Please produce a character-exact copy of the listing that follows, omitting all images.

** Opening COLLECTED MATERIAL block **

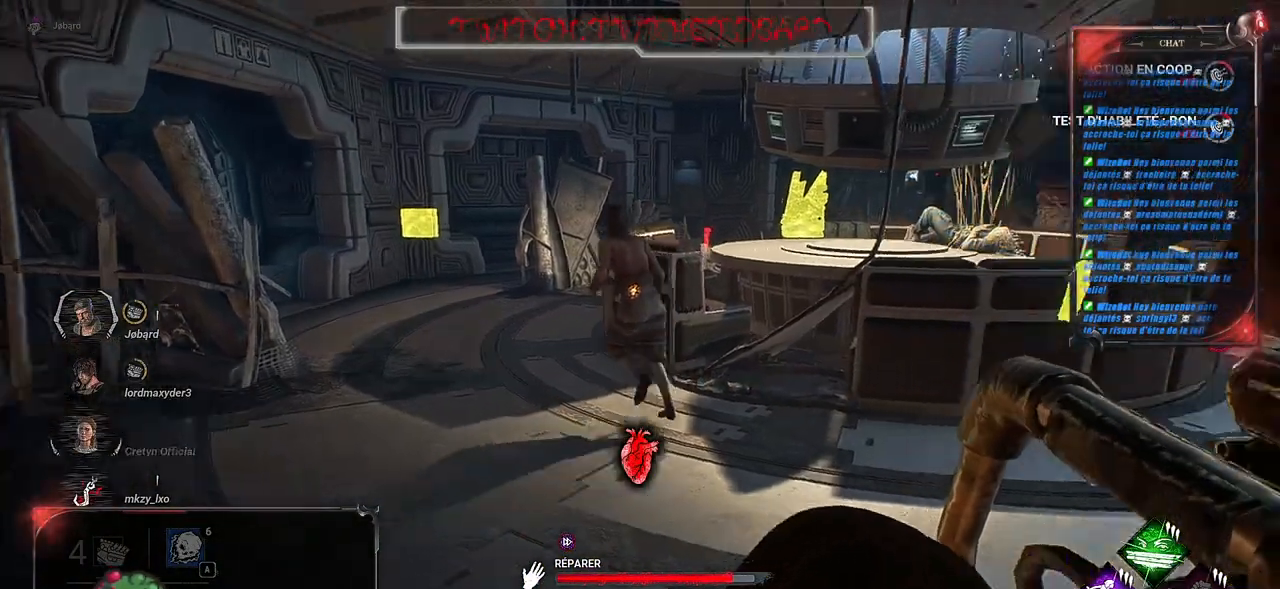
{"keys": [], "mouse": ["left"], "events": []}
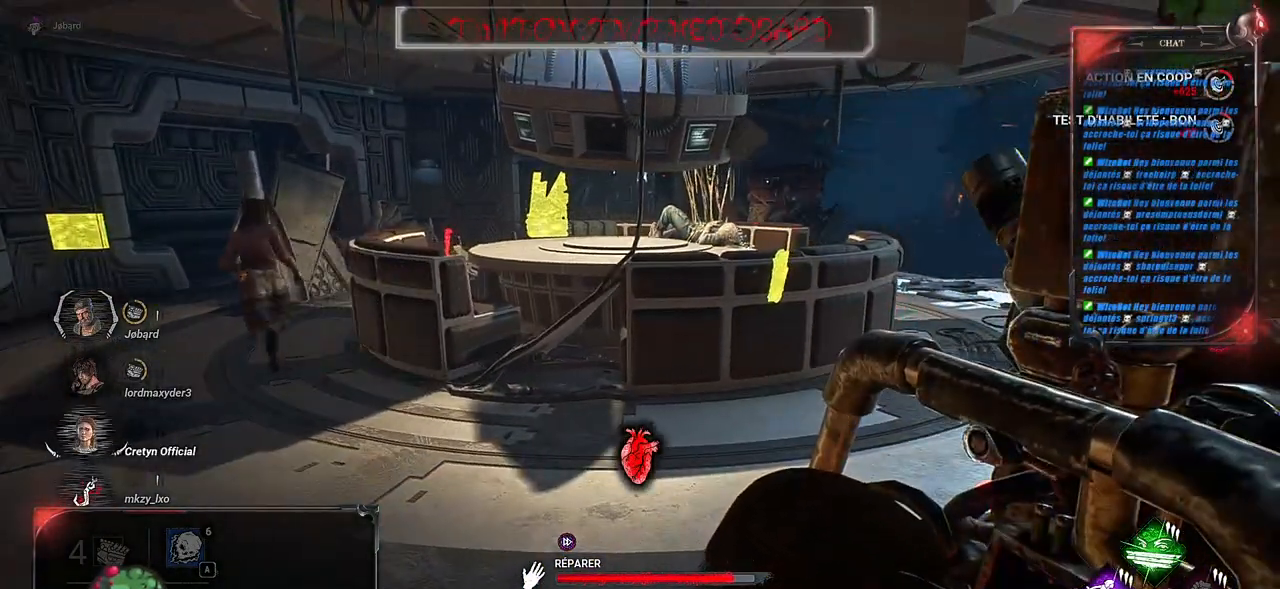
{"keys": [], "mouse": ["left"], "events": []}
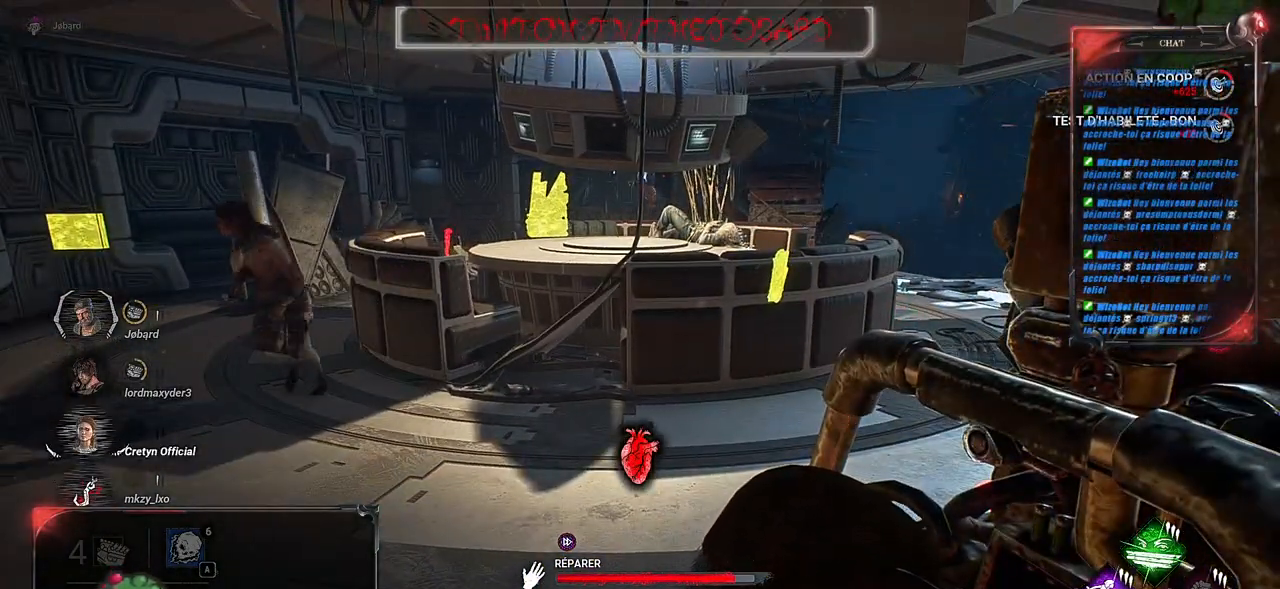
{"keys": [], "mouse": ["left"], "events": []}
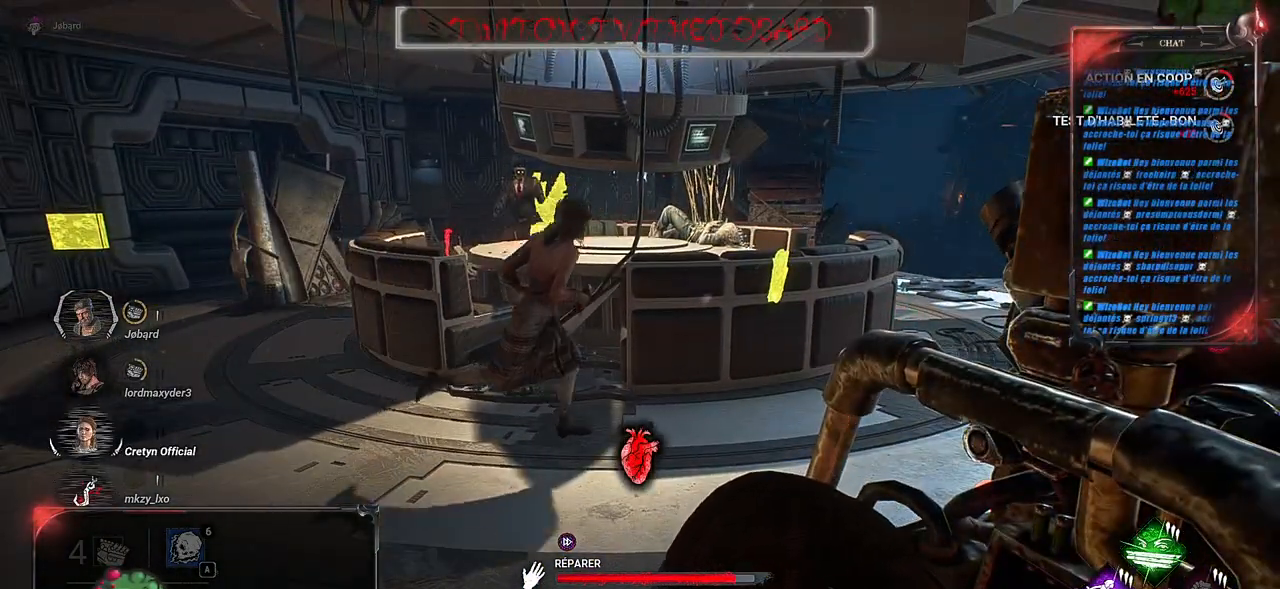
{"keys": ["shift", "z"], "mouse": [], "events": [[166, "z", "down"], [233, "shift", "down"], [266, "mouse_left", "up"]]}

** Closing COLLECTED MATERIAL block **

_OUTPUT_:
{"keys": [], "mouse": ["left"], "events": []}
{"keys": [], "mouse": ["left"], "events": []}
{"keys": [], "mouse": ["left"], "events": []}
{"keys": ["shift", "z"], "mouse": [], "events": [[166, "z", "down"], [233, "shift", "down"], [266, "mouse_left", "up"]]}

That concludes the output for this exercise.